▸ Document segment
⟨

Several lines of evidence raise a troubling question: Does the nonsignificant increase in mortality associated with ICD therapy in the highest-risk quintile represent a weak signal of a true adverse effect? In their analysis of MADIT II, Goldenberg et al also found that the highest-risk patients had higher mortality rates in the ICD arm than in the control arm (51% ICD versus 43% control at 2 years).8 Ventricular pacing may be proarrhythmic in ICD patients, even when programmed to demand pacing at 40 beats per minute, as in SCD-HeFT.18 ICD shocks have been associated with increased mortality in both SCD-HeFT and MADIT II,19,20 although neither analysis could determine whether the shocks were causal antecedents to death. Sweeney et al21 reported higher mortality in patients treated with shocks for VT/VF than those treated with antitachycardia pacing (ATP) in the Pacing Fast Ventricular Tachycardia Reduces Shock Therapies (PainFREE Rx II) study, after controlling for confounding variables. Furthermore, pulseless electric activity after shocks for VT/VF is an important cause of sudden death in ICD patients, and those with advanced heart failure are at highest risk.22 Shocks delivered during tachyarrhythmias have additional, less dramatic adverse effects on contractile function, which might increase mortality in patients with advanced heart failure.
These data focus attention on optimizing present ICD programming and therapy. ATP can terminate 60% to 70% of ventricular arrhythmias detected as VF.23 However, because ATP requires no delay for capacitor charging after detection of VT/VF, it treats even more self-terminating VT/VF than shocks.23 Thus, programming a sufficiently long time for detection of VT/VF is especially important in primary prevention ICDs when ATP is used.24 When one considers both the efficacy of ATP and the incidence of self-terminating VT/VF, it is likely that more than half of "appropriate" shocks for VT/VF in SCD-HeFT were unnecessary.

⟩

▸ Work task A
According to the passage on ICD therapy, what share of ventricular arrhythmias detected as VF can ATP stop?
▸ Work task B
Carry the passage on ICD therapy on from its last sentence.
The lines after this point have no part in any of this.

▸ Supplied information

⟨

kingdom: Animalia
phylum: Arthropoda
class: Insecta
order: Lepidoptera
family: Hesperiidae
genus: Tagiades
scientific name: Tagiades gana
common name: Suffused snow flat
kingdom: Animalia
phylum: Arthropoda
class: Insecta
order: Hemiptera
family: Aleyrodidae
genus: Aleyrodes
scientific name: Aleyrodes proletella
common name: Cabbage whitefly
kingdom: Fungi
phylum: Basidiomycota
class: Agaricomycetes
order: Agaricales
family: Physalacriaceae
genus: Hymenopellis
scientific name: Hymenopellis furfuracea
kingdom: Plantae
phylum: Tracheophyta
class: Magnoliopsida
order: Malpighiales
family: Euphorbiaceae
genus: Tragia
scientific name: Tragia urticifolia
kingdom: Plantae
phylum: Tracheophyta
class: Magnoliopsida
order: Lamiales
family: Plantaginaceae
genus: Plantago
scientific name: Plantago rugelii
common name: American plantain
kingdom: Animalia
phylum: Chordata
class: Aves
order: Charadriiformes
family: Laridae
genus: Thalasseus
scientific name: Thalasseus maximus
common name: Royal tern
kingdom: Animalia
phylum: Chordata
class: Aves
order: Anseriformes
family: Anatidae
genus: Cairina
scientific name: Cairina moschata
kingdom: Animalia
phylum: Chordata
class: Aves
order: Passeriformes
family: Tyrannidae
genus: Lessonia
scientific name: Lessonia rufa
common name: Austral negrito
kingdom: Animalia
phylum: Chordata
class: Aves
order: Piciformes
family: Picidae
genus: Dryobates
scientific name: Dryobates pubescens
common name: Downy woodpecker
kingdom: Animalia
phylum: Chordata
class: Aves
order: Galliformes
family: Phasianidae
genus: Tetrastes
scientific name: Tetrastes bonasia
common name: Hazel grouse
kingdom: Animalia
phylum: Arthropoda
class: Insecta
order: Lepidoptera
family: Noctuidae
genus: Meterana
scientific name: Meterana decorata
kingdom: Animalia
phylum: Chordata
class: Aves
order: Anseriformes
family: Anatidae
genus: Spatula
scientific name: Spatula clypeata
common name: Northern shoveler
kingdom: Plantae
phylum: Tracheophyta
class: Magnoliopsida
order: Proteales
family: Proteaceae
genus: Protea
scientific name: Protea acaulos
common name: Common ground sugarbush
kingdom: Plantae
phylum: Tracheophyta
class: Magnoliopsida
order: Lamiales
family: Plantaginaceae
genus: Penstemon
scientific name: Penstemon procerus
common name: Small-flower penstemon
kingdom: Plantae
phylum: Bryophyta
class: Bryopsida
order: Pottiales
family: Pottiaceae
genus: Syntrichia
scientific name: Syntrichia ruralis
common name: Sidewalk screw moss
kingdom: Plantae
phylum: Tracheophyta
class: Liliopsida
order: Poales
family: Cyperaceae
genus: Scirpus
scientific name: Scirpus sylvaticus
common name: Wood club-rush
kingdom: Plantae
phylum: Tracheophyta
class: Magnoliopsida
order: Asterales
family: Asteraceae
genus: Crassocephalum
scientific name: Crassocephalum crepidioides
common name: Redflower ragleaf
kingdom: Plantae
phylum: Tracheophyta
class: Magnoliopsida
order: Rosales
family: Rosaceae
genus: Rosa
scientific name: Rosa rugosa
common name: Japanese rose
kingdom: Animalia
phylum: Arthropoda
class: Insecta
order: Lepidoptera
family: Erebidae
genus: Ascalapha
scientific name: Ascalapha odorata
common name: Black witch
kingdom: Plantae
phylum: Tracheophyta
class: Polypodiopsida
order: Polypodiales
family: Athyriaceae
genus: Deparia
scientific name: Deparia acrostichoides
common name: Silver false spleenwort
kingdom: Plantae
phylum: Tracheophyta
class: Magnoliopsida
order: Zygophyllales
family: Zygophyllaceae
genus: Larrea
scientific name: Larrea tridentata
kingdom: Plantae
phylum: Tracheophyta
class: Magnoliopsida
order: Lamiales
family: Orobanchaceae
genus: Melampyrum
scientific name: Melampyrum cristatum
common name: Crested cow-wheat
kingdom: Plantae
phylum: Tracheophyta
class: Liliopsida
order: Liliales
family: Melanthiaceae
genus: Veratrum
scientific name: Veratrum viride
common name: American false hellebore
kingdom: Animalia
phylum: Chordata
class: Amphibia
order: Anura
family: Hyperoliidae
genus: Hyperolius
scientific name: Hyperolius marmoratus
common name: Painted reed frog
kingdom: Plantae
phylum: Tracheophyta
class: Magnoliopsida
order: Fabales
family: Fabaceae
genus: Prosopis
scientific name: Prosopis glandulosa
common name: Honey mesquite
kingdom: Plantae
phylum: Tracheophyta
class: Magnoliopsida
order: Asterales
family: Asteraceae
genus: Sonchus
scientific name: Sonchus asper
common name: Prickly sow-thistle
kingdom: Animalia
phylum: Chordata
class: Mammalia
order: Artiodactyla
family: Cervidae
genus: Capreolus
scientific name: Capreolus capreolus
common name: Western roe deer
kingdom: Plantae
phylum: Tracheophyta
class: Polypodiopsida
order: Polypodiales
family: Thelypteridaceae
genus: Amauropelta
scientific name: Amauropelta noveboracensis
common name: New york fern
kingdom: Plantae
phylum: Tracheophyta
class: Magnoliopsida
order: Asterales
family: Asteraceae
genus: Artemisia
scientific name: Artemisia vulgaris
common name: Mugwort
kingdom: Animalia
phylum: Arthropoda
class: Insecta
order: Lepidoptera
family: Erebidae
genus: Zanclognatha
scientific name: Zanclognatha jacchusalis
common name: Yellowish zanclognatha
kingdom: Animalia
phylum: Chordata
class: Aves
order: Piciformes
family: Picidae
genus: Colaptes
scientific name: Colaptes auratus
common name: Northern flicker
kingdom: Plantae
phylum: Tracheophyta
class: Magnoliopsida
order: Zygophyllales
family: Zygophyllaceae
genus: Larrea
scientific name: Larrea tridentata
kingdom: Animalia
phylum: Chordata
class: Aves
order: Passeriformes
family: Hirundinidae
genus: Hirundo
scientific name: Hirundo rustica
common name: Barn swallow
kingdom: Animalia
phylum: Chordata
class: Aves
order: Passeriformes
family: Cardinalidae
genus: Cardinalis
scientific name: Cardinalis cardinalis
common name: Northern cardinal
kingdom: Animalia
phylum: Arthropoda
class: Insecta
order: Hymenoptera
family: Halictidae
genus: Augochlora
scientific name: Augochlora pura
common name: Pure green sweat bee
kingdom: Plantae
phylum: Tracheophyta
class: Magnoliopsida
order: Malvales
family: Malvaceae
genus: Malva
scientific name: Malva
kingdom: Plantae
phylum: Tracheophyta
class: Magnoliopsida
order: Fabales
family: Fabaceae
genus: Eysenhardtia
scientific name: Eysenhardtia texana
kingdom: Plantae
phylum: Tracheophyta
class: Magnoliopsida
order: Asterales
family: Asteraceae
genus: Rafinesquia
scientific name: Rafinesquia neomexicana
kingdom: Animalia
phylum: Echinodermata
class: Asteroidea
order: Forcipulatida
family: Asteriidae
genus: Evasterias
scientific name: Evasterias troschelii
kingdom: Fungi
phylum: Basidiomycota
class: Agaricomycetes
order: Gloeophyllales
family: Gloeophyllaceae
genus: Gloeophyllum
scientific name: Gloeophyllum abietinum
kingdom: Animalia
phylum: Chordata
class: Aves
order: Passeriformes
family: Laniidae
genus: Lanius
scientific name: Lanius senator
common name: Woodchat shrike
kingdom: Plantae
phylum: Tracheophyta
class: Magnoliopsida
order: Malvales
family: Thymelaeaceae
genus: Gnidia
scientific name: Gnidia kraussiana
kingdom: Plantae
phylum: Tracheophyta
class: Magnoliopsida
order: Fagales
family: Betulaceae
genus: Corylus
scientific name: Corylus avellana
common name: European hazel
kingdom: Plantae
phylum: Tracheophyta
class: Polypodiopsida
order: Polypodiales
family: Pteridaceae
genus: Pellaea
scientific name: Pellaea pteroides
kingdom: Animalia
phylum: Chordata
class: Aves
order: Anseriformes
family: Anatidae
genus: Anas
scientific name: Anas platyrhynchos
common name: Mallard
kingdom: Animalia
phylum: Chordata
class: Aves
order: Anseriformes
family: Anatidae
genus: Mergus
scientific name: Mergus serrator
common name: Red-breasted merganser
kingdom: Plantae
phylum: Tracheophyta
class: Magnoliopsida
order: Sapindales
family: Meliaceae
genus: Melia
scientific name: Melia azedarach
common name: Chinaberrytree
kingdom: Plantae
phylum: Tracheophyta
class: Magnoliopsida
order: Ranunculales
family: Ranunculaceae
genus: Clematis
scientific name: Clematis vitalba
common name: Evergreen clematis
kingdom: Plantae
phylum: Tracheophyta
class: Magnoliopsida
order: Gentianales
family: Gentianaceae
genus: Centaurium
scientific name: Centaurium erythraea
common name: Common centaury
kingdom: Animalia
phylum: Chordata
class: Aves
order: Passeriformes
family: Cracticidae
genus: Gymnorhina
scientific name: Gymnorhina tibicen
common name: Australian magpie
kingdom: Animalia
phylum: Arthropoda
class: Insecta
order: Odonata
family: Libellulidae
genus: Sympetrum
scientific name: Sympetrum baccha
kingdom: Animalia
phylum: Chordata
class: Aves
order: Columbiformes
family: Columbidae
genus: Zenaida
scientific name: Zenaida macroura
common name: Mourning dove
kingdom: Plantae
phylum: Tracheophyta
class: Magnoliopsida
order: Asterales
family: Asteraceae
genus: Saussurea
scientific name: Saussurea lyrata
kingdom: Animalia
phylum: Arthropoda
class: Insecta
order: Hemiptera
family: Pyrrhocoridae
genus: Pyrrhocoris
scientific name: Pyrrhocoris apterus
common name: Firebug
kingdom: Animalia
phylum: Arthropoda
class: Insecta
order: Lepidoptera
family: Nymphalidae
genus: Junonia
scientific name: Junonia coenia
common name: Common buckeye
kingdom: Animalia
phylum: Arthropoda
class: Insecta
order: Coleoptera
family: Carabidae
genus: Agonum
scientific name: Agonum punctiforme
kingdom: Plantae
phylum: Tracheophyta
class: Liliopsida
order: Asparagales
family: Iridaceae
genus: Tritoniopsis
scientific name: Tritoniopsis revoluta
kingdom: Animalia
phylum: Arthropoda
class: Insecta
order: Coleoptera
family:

⟩

▸ Written answer A
60% to 70%

▸ Written answer B
Because primary prevention ICDs usually require only 70% to 80% of ventricular intervals to be shorter than the programmed detection interval, rapidly conducted atrial fibrillation can be detected inappropriately as VT/VF even if the average ventricular cycle length exceeds the detection interval. The dual facts that the most common cause of "inappropriate" shocks in primary prevention patients is rapidly conducted atrial fibrillation19 and the increased risk of death associated with such shocks19 support routine programming of ICD algorithms to discriminate VT from supraventricular tachycardia. Before a strategy such as the one proposed by Levy et al is adopted, it should be verified prospectively in a primary prevention population with ICDs programmed to minimize unnecessary shocks.
Long-term goals include both improved ICD technology and improved heart failure therapy. Future ICDs may further reduce both appropriate and inappropriate shocks with the use of pacing algorithms for prevention of VT/VF, more reliable leads, improved supraventricular tachycardia-VT discrimination, including active pacing methods, and substantial delays in therapy to permit spontaneous termination of VT/VF if estimated arterial pressure remains normal. Improved heart failure therapy may permit patients who are resuscitated from VT/VF by ICDs to achieve survival benefit. Conversely, improved heart failure therapy may indirectly increase the survival benefit of ICD therapy: Fewer heart failure deaths may increase the incidence of VT/VF, which can be terminated by ICD therapy.
The unrealized goal of optimizing primary prevention ICD therapy is shared by physicians, payors, and patients. To reach this goal, we must both maximize benefit from existing ICDs and improve ICD technology. However, we must also cast the net of sudden death prevention more selectively by identifying those patients in whom present ICD therapy is futile or harmful, even though their risk of VT/VF may be substantial.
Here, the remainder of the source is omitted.